- DATASET ENTRIES -
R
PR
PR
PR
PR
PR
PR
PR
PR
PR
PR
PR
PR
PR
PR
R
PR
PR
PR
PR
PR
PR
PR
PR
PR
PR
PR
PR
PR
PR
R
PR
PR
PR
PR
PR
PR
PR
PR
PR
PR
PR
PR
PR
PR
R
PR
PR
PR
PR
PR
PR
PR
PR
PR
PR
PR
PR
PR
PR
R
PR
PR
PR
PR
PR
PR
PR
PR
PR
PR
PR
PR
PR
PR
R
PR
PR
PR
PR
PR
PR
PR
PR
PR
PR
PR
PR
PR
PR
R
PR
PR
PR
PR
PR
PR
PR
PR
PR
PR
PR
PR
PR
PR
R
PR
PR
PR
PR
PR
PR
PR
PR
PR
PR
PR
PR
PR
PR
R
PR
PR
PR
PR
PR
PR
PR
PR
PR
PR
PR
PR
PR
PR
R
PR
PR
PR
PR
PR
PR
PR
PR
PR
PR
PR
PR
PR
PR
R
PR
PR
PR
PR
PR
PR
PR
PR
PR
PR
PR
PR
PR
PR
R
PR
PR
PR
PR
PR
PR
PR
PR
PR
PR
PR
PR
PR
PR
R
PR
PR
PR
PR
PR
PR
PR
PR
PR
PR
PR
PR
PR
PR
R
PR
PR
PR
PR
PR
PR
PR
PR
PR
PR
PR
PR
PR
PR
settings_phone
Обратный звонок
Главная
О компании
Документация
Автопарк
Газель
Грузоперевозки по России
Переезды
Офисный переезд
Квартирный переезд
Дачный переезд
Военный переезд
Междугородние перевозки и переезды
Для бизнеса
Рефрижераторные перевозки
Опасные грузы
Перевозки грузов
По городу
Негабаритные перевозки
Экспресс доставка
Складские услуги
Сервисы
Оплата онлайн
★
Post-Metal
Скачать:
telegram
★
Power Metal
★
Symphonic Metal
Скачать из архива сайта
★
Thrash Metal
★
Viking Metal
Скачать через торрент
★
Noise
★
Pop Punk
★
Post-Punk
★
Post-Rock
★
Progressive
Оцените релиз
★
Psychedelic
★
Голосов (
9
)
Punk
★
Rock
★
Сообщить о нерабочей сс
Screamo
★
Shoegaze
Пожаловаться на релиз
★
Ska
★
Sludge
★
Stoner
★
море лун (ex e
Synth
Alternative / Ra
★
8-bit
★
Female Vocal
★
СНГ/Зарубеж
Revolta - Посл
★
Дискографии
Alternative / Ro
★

- AIM OF THE TASK -
Find each line in the records that contains the word "релиз" and copy those lines out in full. Treat uppercase and lowercase letters as different.

- SOLUTION TO THE EXERCISE -
Оцените релиз
Пожаловаться на релиз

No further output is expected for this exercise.